== Data for this task

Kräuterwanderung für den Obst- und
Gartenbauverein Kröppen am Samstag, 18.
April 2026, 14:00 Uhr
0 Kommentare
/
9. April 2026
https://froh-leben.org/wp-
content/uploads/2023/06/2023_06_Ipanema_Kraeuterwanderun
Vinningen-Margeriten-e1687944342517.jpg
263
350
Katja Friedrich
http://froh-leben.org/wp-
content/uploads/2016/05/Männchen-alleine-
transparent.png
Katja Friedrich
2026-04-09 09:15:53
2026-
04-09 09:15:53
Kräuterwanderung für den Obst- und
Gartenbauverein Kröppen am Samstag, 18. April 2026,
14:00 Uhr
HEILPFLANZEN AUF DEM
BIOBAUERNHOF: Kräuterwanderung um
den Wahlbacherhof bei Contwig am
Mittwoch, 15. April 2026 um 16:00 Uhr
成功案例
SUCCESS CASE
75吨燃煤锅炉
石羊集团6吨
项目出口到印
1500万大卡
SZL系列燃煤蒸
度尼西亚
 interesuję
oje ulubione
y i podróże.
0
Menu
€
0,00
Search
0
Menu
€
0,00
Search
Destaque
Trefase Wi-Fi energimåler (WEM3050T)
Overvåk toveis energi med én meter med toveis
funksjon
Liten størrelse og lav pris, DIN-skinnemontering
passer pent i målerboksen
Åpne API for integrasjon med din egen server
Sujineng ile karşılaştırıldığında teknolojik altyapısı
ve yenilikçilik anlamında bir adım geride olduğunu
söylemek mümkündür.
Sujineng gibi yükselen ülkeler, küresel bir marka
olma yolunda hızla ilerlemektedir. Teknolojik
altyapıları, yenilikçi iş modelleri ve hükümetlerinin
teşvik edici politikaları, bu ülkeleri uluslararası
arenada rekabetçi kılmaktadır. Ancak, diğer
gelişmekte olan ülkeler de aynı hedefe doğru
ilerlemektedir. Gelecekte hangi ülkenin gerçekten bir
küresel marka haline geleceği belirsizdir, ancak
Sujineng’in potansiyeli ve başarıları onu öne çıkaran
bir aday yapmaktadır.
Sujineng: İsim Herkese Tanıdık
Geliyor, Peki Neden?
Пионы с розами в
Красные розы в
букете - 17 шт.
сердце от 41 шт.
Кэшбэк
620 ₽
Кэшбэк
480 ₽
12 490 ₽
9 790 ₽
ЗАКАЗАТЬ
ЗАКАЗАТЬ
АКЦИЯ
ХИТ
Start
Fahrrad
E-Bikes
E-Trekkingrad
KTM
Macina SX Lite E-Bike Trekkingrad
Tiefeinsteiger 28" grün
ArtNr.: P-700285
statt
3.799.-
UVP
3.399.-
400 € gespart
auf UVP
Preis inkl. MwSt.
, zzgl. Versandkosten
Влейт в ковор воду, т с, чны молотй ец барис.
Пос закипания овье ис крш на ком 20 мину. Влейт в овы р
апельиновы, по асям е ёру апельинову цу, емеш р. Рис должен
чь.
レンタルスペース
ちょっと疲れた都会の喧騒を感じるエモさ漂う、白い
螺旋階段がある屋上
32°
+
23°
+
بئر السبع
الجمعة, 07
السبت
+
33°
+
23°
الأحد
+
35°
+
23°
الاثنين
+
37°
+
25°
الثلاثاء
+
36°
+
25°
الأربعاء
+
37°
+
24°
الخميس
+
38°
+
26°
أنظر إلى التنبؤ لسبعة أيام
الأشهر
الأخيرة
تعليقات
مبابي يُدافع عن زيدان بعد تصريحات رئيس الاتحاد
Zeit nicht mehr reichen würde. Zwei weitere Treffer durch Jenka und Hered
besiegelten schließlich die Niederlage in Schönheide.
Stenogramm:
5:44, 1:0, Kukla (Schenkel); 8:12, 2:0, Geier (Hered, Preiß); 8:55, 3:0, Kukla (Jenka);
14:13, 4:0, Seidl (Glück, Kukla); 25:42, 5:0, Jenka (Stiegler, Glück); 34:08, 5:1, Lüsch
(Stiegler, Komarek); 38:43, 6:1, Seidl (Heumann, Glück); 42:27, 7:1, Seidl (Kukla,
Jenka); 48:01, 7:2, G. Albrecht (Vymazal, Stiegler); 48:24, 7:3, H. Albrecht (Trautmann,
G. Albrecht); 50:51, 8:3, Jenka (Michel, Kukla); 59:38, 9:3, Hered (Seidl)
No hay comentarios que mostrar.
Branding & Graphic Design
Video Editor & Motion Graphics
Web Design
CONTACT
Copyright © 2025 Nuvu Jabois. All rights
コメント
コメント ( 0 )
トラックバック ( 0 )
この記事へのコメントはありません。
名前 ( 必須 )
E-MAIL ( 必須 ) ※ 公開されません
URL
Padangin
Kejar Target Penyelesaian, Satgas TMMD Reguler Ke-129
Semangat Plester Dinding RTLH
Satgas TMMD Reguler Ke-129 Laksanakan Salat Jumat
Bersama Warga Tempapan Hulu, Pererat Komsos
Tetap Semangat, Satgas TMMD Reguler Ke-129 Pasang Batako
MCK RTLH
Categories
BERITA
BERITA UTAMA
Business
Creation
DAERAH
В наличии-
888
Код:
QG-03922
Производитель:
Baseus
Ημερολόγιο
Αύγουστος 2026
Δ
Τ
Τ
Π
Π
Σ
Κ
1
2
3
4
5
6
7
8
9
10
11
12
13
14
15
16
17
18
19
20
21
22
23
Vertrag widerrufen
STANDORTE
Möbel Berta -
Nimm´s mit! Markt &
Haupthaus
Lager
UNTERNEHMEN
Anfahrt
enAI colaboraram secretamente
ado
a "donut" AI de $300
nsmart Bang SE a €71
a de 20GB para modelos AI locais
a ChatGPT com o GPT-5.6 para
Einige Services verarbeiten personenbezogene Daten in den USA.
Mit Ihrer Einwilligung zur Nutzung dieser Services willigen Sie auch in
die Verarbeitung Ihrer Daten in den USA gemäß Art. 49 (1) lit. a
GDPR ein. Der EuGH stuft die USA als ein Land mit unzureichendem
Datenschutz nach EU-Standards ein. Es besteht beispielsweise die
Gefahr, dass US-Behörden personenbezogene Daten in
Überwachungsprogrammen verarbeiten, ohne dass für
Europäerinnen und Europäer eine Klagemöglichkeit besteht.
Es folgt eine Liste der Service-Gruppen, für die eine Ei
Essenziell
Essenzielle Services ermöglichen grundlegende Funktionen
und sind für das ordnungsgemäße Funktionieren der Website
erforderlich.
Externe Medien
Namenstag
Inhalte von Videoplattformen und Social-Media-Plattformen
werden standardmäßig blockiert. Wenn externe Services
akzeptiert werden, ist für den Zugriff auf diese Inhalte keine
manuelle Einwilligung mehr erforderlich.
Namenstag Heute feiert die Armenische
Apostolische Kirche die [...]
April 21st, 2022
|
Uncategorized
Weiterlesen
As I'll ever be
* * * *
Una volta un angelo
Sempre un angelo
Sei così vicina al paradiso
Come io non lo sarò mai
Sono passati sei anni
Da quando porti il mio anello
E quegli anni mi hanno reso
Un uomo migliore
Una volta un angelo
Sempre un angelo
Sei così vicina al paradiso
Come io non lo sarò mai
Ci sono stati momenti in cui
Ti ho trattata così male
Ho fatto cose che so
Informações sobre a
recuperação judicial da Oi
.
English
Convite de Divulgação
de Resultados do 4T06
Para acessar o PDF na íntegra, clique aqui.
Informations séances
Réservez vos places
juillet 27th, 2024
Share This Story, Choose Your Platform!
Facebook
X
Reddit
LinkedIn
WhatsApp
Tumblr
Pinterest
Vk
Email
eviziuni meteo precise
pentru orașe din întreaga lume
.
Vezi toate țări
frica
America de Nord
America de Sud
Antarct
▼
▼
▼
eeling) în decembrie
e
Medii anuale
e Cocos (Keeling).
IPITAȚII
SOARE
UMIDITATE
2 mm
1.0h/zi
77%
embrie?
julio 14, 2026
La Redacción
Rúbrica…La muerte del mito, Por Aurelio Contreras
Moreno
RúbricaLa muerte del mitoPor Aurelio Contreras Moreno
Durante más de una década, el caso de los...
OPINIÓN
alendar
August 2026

====

▶ _Work request_:
Search the data for the string "Seidl" and copy every line where it appears.

▶ _Response_:
14:13, 4:0, Seidl (Glück, Kukla); 25:42, 5:0, Jenka (Stiegler, Glück); 34:08, 5:1, Lüsch
(Stiegler, Komarek); 38:43, 6:1, Seidl (Heumann, Glück); 42:27, 7:1, Seidl (Kukla,
G. Albrecht); 50:51, 8:3, Jenka (Michel, Kukla); 59:38, 9:3, Hered (Seidl)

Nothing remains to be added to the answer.